– Я тоже. Спокойной ночи, Грязнуля.
– Спокойной ночи, Плаксик.
Все проснулись на заре, готовые тронуться в путь до наступления жары. Ночью же здесь стоял пронизывающий холод. Вода в бурдюках замерзла. Нюх проснулся с сосульками в бакенбардах, с онемевшими от холода лапами. Спали все плохо, потому что из-за резкого перепада температур ночью камни трескались со звуком, напоминавшим пистолетный выстрел. Да, пустыня была негостеприимным, малопригодным для жизни местом.
Понемногу лапы Нюха обрели чувствительность. Бриония тем временем уже осматривала сцинков, годами не видевших ветеринара. Грязнуля и Плакса разводили костер, чтобы приготовить завтрак, а сцинки пока бездействовали. Нюх знал, что рептилии – хладнокровные существа. Все тепло они берут от солнца, поэтому после холодной ночи они должны некоторое время полежать, чтобы прийти в себя. Наконец одна из ящериц подошла к ласкам, потирая передние лапки:
– Овсянка подойдет? Ничего другого у нас и нет. Мы ее засолили.
– Да, конечно. В жару соль выводится из организма с потом. Соленая овсянка – прекрасно! – сказал Грязнуля.
– А я не люблю овсянку! У вас нет яиц? – изобразил из себя гурмана Плакса.
– Конечно есть, – несколько удивленно ответила ящерица.
– Тогда сварите мне пару яиц всмятку!
Ящерица прищурилась и уползла. Грязнуля прикусил губу.
– Что?! – воскликнул Плакса. – Я опять сказал не то?
– Ты попросил ее сварить ее же яйца! Это самка!
– Как же я мог такое забыть!.. Ну конечно, ведь рептилии откладывают яйца!
Плакса, разумеется, имел в виду воробьиные яйца, а ящерица говорила о своих.
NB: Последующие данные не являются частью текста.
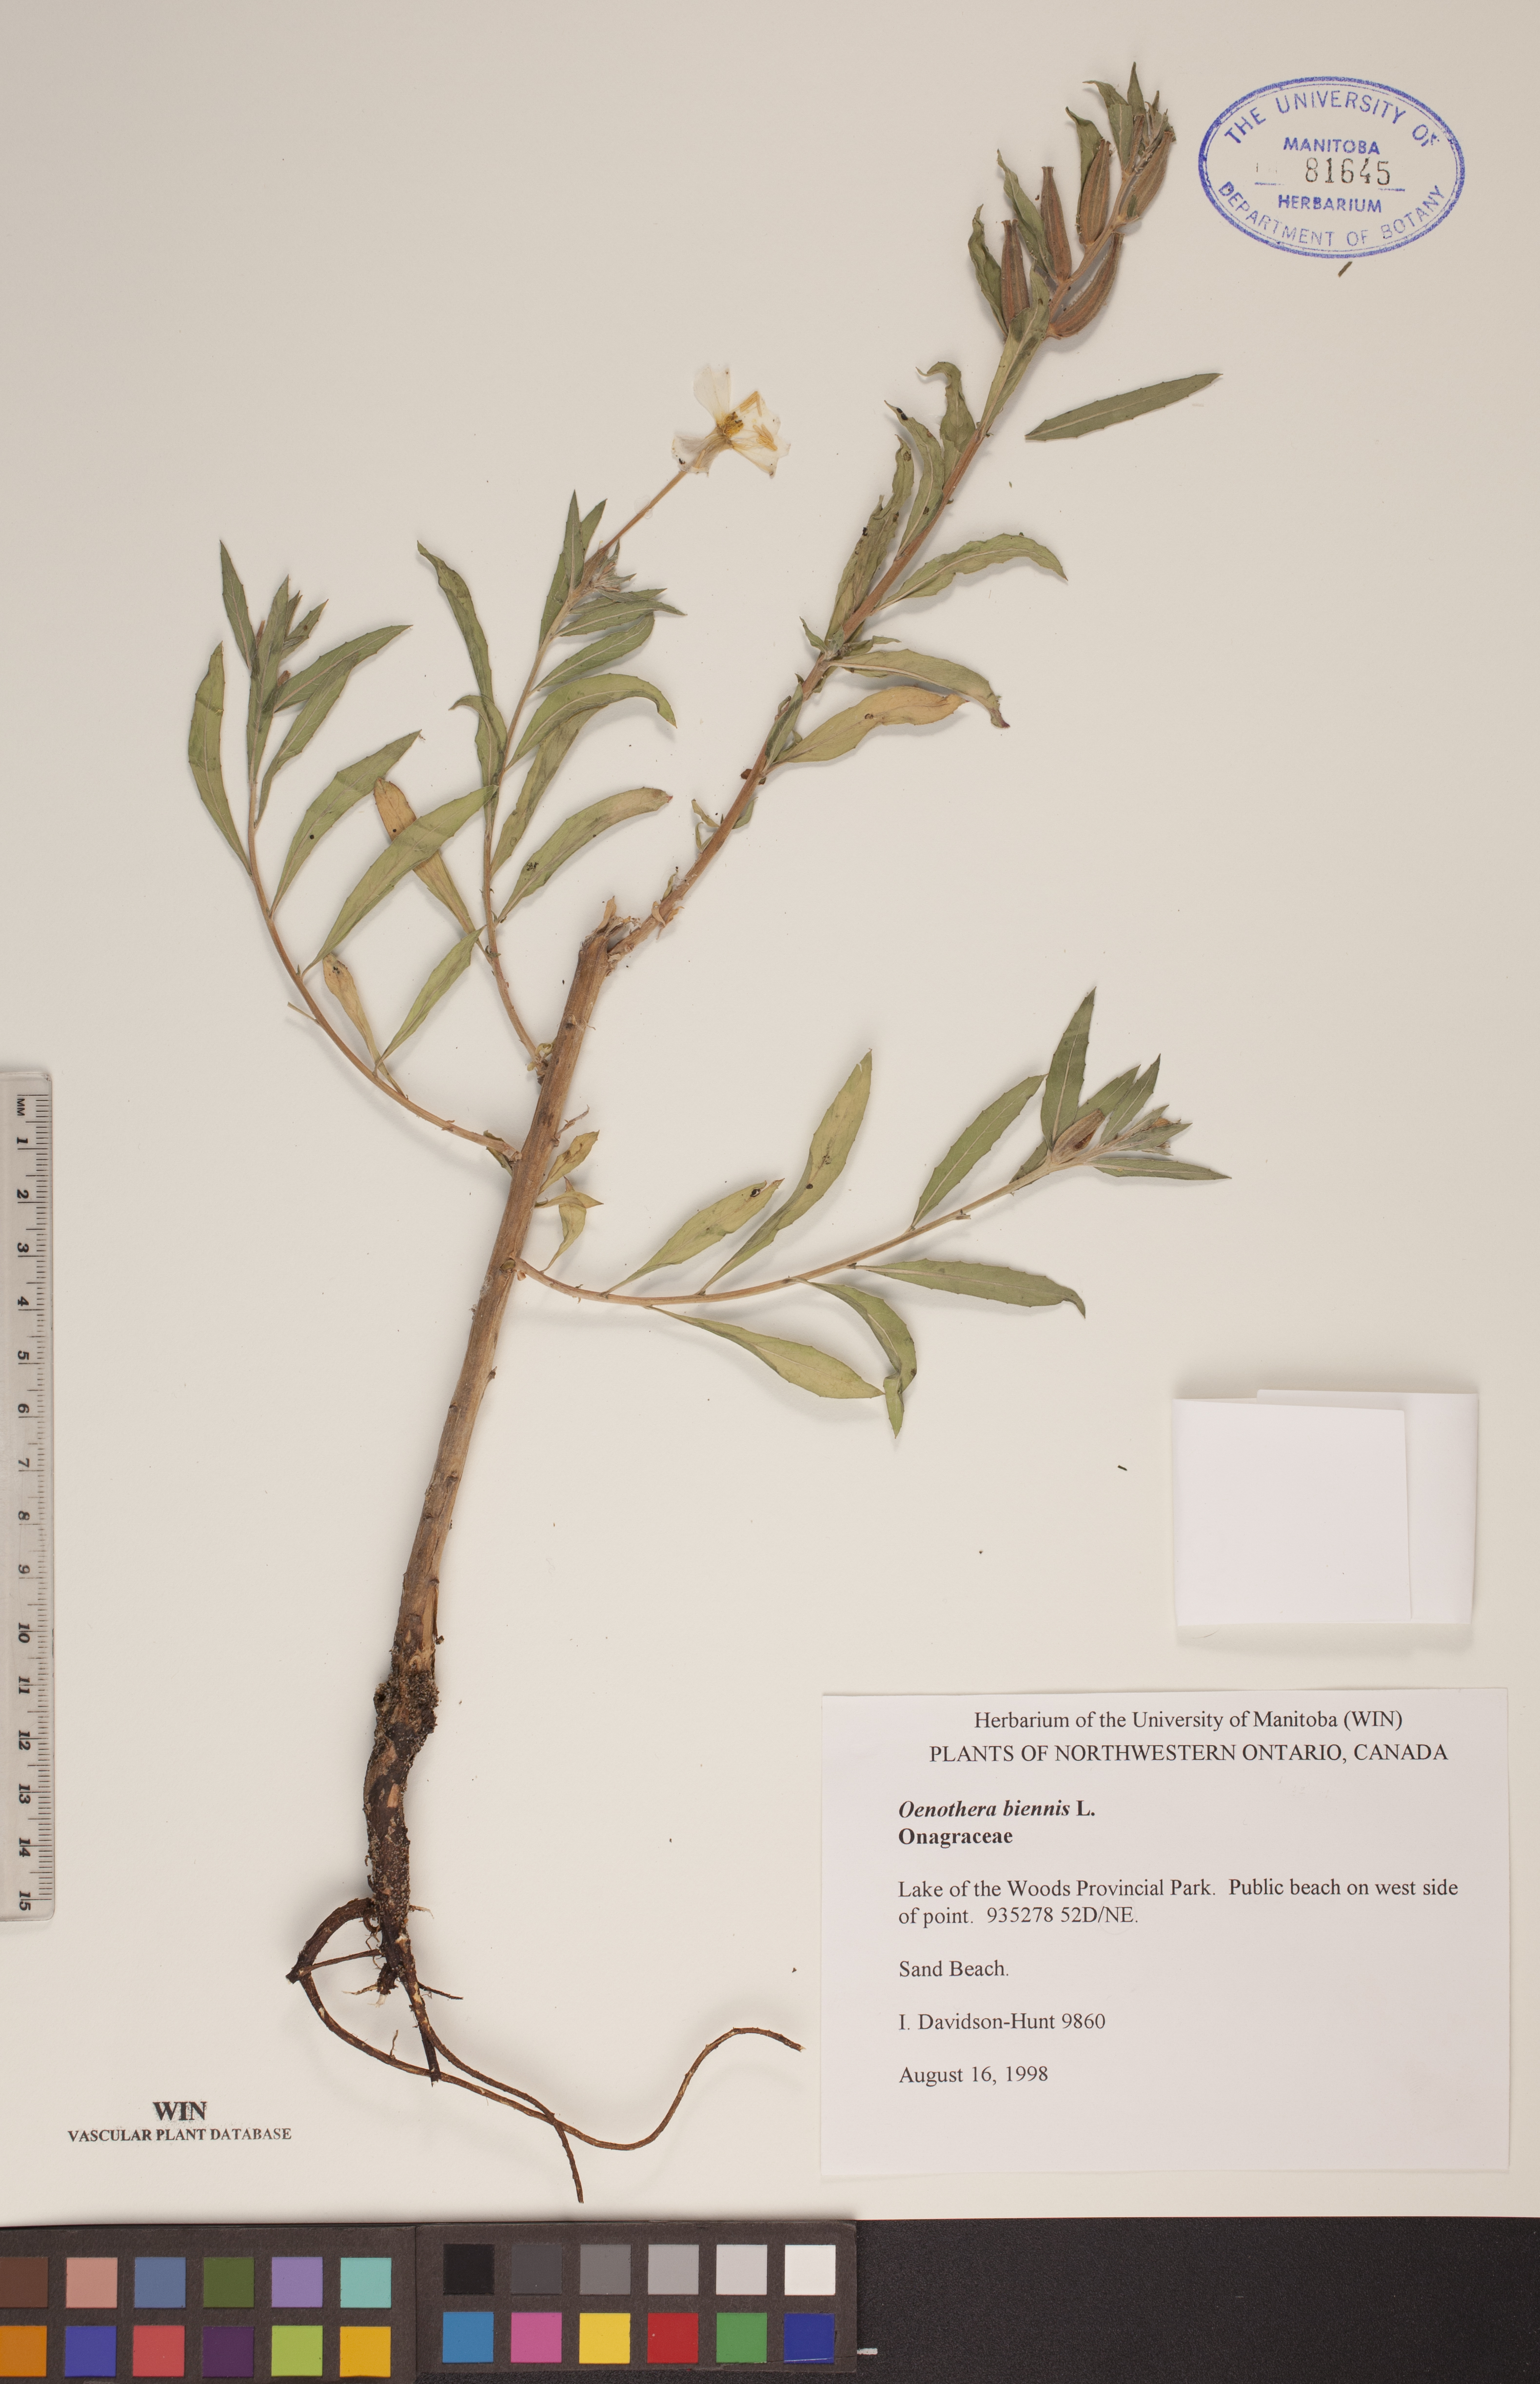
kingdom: Plantae
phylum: Tracheophyta
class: Magnoliopsida
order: Myrtales
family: Onagraceae
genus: Oenothera
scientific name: Oenothera biennis
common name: Common evening-primrose
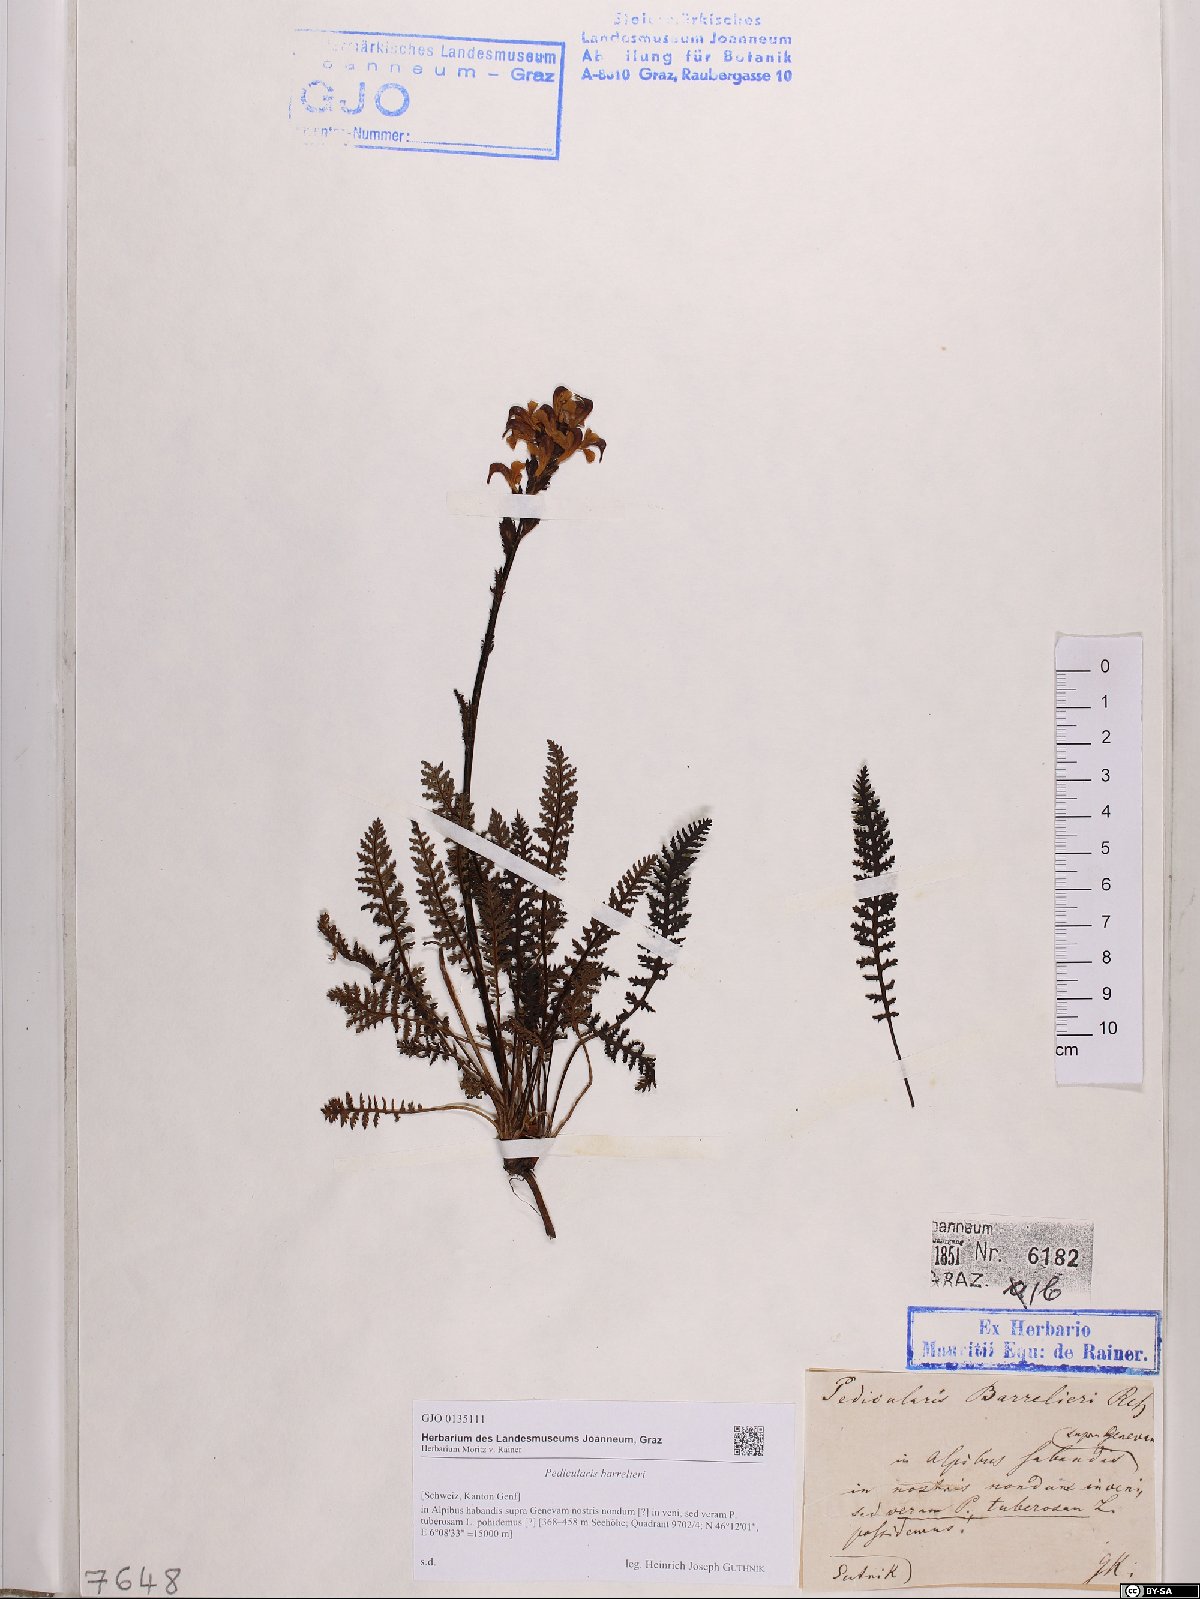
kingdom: Plantae
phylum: Tracheophyta
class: Magnoliopsida
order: Lamiales
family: Orobanchaceae
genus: Pedicularis
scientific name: Pedicularis ascendens
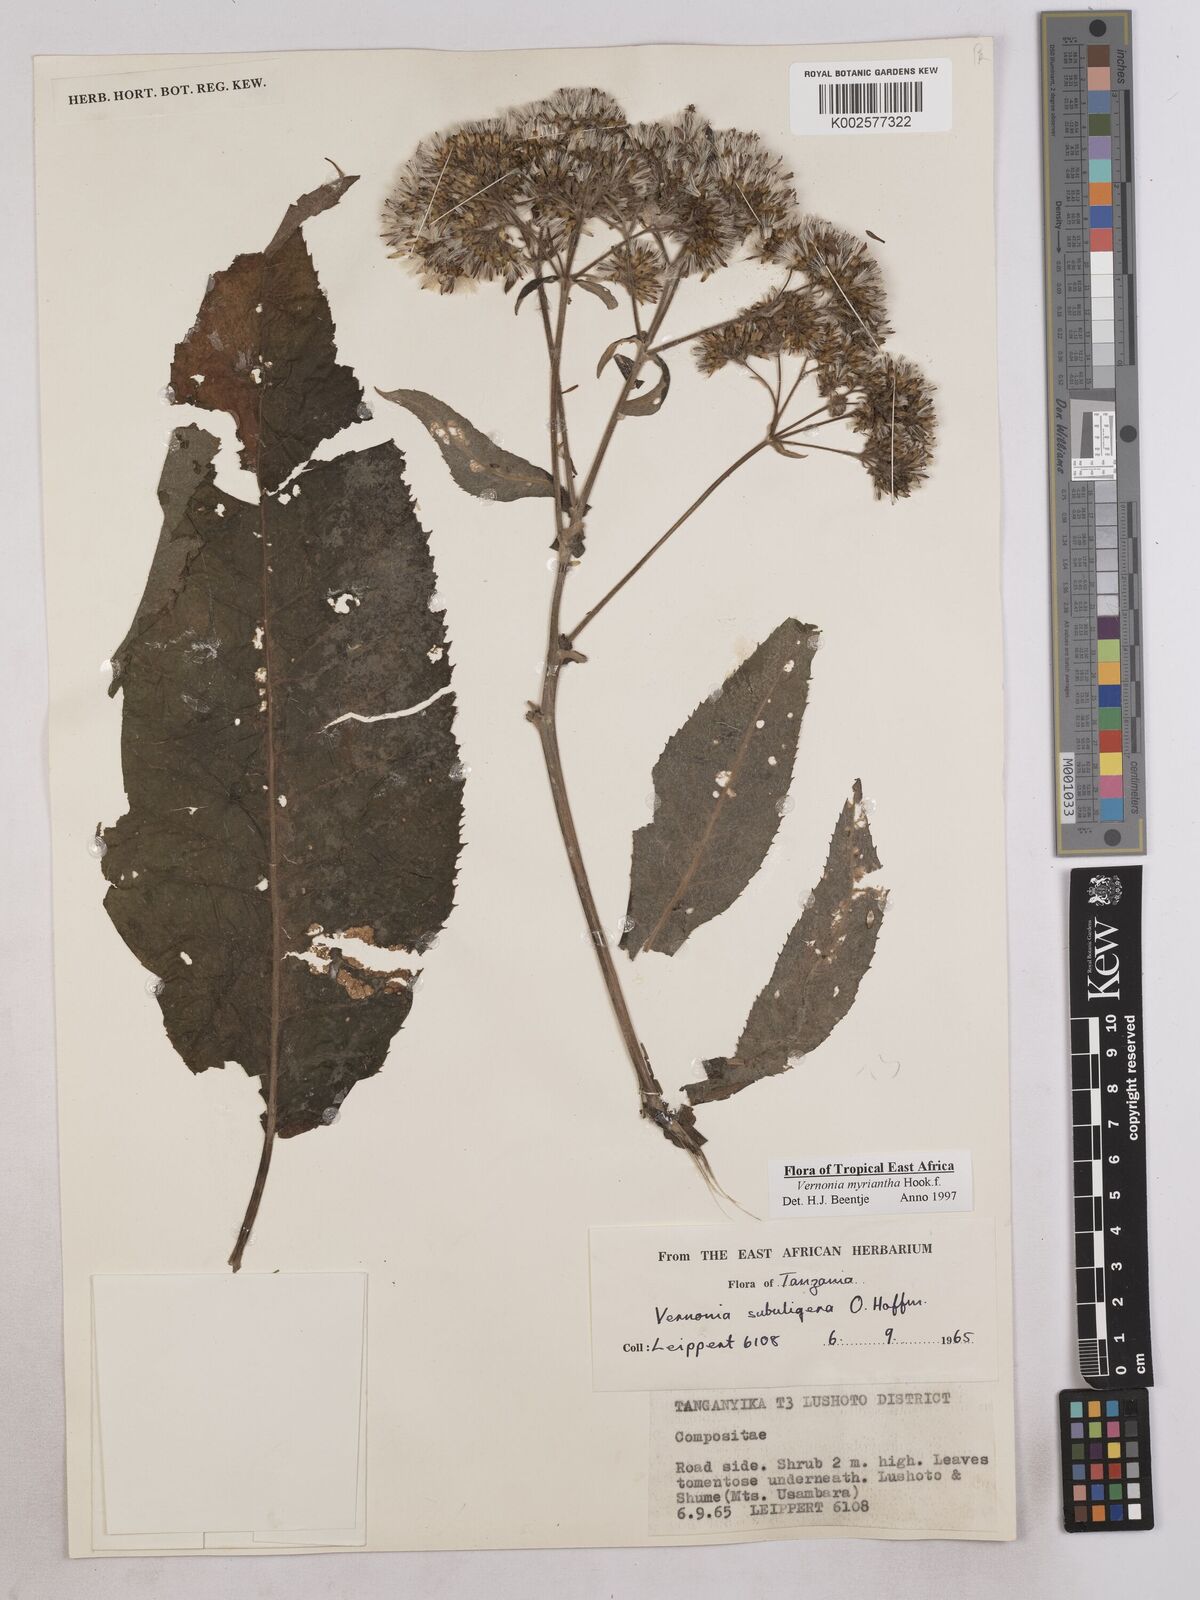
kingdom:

Плакса отправился к ящерице, чтобы исправить свою оплошность. Она лежала на яйцах, глядя на него немигающими глазами.
– Простите меня… я имел в виду не ваши яйца!
– А чьи же?
– Я говорил о птичьих яйцах! Их мы едим, а яйца ящериц – никогда!
Сцинка явно не поверила ему, и Плакса оставил ее охранять потомство. «Ну вот, вечно я всюду напорчу!» – подумал он.
– Как овсянка? – спросил он, подходя к костру. – Действительно соленая?